Think about it, if you take a 1080p lossless source and encode it with only 5 MB/s, then yes, one would expect the "very slow" preset to be higher quality than the "very fast" preset because this is a bit rate starved encode and the "bit budget" is at a premium. But take that same source and this time encode it with 50 MB/s, at this bit rate you are likely at the visually-lossless-relative-to-the-source-regardless-of-preset point and so the preset that throws away more data will result in the lower quality, i.e. it's throwing away data needlessly.
The reason I say to use at max the "fast" preset vs a slower preset with the above disabled is because the x264 developers have said that things like psy-rd only have meaning in the context of sub-me 6 and higher and sub-me 6 is first used by the "medium" preset.
I especially recommend using at max the "fast" preset if you are doing any filtering; I see no point in spending time editing a video, applying filters to get the look you want and then choose a setting where you know the encoder is going to sit and try to "optimize" each frame to emphasize parts of the frame it thinks are more important than others, which is how all of the psy "enhancements" work.
This is like taking a car, giving a custom paint job, with some fancy graphics, polish, multiple coats of paint, spending thousands on dollars and hundreds of dollars getting it just right and then sending it to a car wash that is known to add chrome highlights and pin stripes because they think it somehow "enhances" a cars appearance.

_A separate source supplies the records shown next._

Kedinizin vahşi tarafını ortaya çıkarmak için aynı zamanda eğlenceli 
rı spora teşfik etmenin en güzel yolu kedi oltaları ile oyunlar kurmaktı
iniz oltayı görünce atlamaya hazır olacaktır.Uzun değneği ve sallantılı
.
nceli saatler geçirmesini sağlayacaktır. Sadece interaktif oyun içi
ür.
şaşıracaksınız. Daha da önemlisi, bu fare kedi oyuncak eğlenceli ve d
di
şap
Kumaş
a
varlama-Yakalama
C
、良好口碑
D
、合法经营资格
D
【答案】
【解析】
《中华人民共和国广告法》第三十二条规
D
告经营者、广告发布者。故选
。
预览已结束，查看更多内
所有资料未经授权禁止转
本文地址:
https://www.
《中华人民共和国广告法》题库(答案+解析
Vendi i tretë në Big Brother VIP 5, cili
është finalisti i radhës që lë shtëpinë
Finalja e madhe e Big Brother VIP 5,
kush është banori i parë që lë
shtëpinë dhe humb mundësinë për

The model that I used in the test was specifically for 1080p where the viewer is sitting 3x as far away from the monitor as what the monitor is in height. If the monitor is 20cm tall, and the user is sitting 60cm away, it's accurate. If the user is closer, than ALL results drop down, but the closer to 50, the faster they drop. Not that I don't include any low-bitrate results that are below 50.

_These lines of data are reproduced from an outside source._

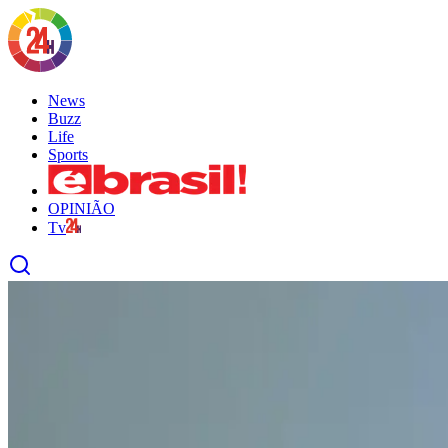
News
Buzz
Life
Sports
OPINIÃO
Tv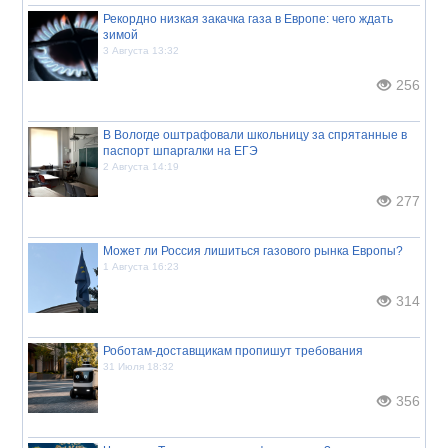
Рекордно низкая закачка газа в Европе: чего ждать
зимой
3 Августа 13:32
256
В Вологде оштрафовали школьницу за спрятанные в
паспорт шпаргалки на ЕГЭ
2 Августа 14:19
277
Может ли Россия лишиться газового рынка Европы?
1 Августа 16:23
314
Роботам-доставщикам пропишут требования
31 Июля 18:32
356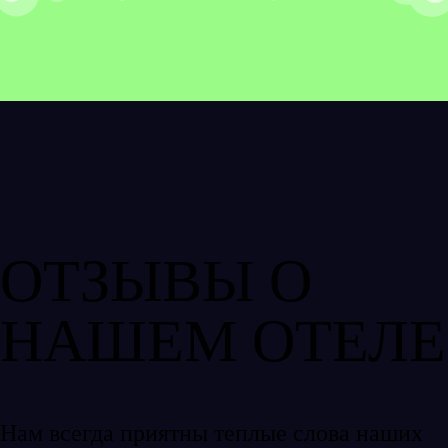
ОТЗЫВЫ О
НАШЕМ ОТЕЛЕ
Нам всегда приятны теплые слова наших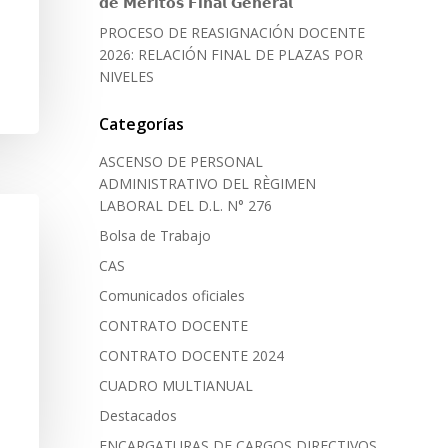
𝗱𝗲 𝗠𝗲́𝗿𝗶𝘁𝗼𝘀 𝗙𝗶𝗻𝗮𝗹 𝗚𝗲𝗻𝗲𝗿𝗮𝗹
PROCESO DE REASIGNACIÓN DOCENTE
2026: RELACIÓN FINAL DE PLAZAS POR
NIVELES
Categorías
ASCENSO DE PERSONAL
ADMINISTRATIVO DEL RÈGIMEN
LABORAL DEL D.L. N° 276
Bolsa de Trabajo
CAS
Comunicados oficiales
CONTRATO DOCENTE
CONTRATO DOCENTE 2024
CUADRO MULTIANUAL
Destacados
ENCARGATURAS DE CARGOS DIRECTIVOS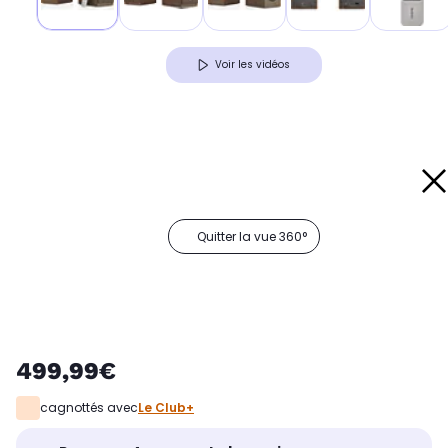
Voir les vidéos
Quitter la vue 360°
499,99€
cagnottés avec
Le Club+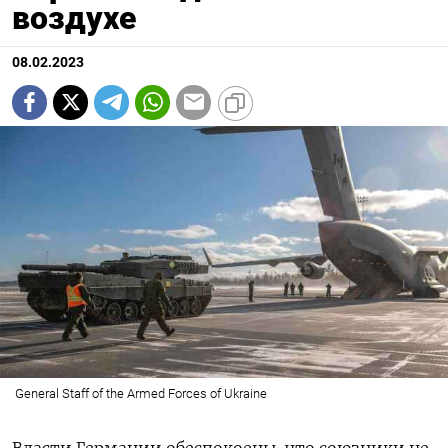
воздухе
08.02.2023
General Staff of the Armed Forces of Ukraine
Власти Германии обеспокоены, что союзники не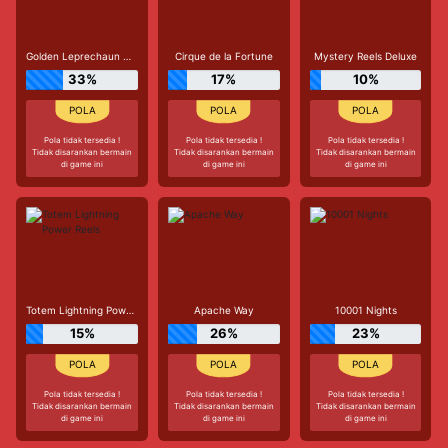
Golden Leprechaun Megaways
Cirque de la Fortune
Mystery Reels Deluxe
33%
17%
10%
Pola tidak tersedia !
Pola tidak tersedia !
Pola tidak tersedia !
Tidak disarankan bermain
Tidak disarankan bermain
Tidak disarankan bermain
di game ini
di game ini
di game ini
Totem Lightning Power Reels
Apache Way
10001 Nights
15%
26%
23%
Pola tidak tersedia !
Pola tidak tersedia !
Pola tidak tersedia !
Tidak disarankan bermain
Tidak disarankan bermain
Tidak disarankan bermain
di game ini
di game ini
di game ini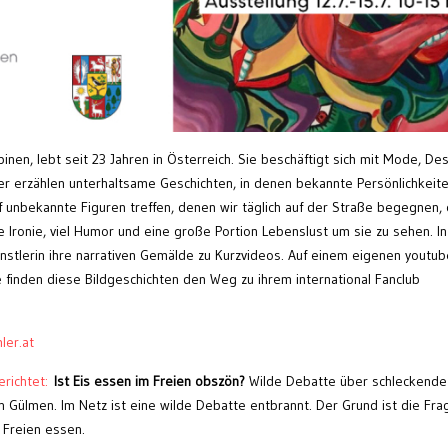
inen, lebt seit 23 Jahren in Österreich. Sie beschäftigt sich mit Mode, De
lder erzählen unterhaltsame Geschichten, in denen bekannte Persönlichkeit
unbekannte Figuren treffen, denen wir täglich auf der Straße begegnen,
e Ironie, viel Humor und eine große Portion Lebenslust um sie zu sehen. In
ünstlerin ihre narrativen Gemälde zu Kurzvideos. Auf einem eigenen youtub
te finden diese Bildgeschichten den Weg zu ihrem international Fanclub
er.at
richtet:
Ist Eis essen im Freien obszön?
Wilde Debatte über schleckende
n Gülmen. Im Netz ist eine wilde Debatte entbrannt. Der Grund ist die Fra
 Freien essen.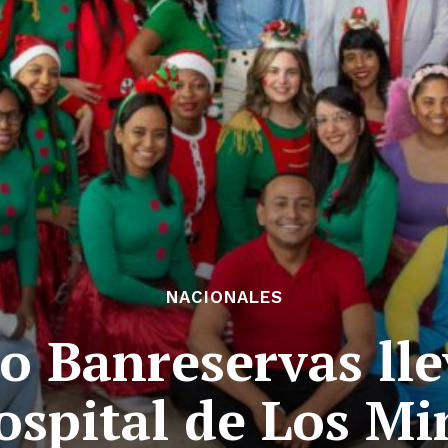
NACIONALES
o Banreservas llev
ospital de Los Mi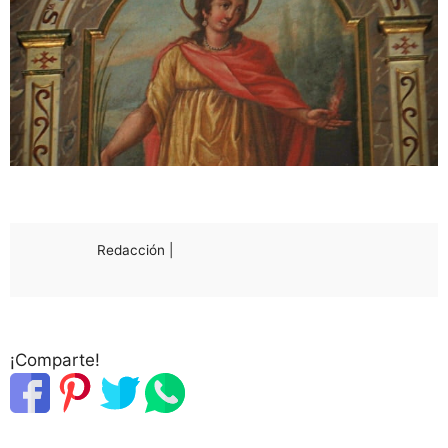
Redacción |
¡Comparte!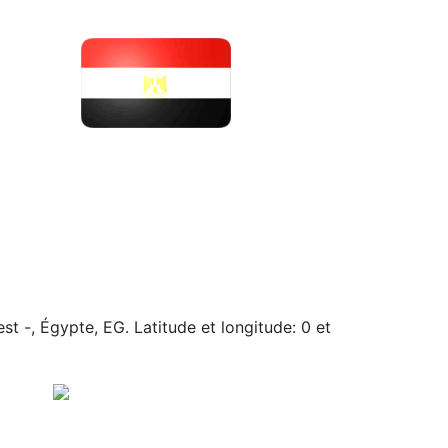
st -, Égypte, EG. Latitude et longitude: 0 et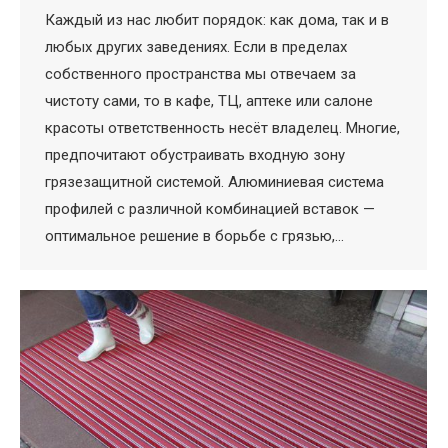
Каждый из нас любит порядок: как дома, так и в
любых других заведениях. Если в пределах
собственного пространства мы отвечаем за
чистоту сами, то в кафе, ТЦ, аптеке или салоне
красоты ответственность несёт владелец. Многие,
предпочитают обустраивать входную зону
грязезащитной системой. Алюминиевая система
профилей с различной комбинацией вставок —
оптимальное решение в борьбе с грязью,…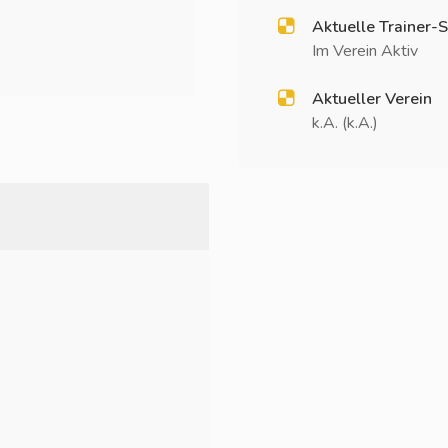
Aktuelle Trainer-S
Im Verein Aktiv
Aktueller Verein
k.A. (k.A.)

CRF 22 absolutely does not get 100 in this model, and it's the model recommended by Netflix's lead dev on the project. On this model, HEVC made with x265 VerySlow preset on CRF 22 gets 96.6 on this VMAF model at 19978kbps while Slower preset everything else the same scores 96.5 and used 20140kbps, about 1% more bits.
96 means that subjectively, out of every 100 people, only 4 are predicted to rate the video as not as good as the original with 95% confidence interval. It can be trained on a different viewing distance or different resolution if you like, which gives a different model file, which gives different scores. I have model files in my possession that are provided by Netflix which are designed for 4k montiors on a desk at 50cm from the viewer's face, and don't score 98 at 200Mbps. Wherever you heard about the CRF22 mapped to 100 thing, it was with a different model file, and it was either from long ago and is no longer used, or it wasn't one provided by Netflix. It may have been somebody custom training their own model file instead?
It was Netflix , and yes in the context of viewing 60cm away, for average user. So you have to be careful how it's interpreted or what situations to use the metric
(And sometimes you don't get "100" when testing source against itself)
Netflix: VMAF has been trained using encodes spanning from CRF 22 @ 1080 (highest quality) to CRF 28 @ 240 (lowest quality). The former is mapped to score 100 and the latter is mapped to score 20. Anything in between is mapped in the middle (for example, SD encode at 480 is typically mapped to 40 ~ 70). Does this help?
Whereas the "Near lossless" or "visually lossless" term that sophi used is also relative - but it's usually reserved for post production in the context of high bitrate intermediates like prores, cineform . Completely different scenario. To achieve those , you'd be using much lower CRF values .
Can OPan untouched source, and sample H264 RTX encodings.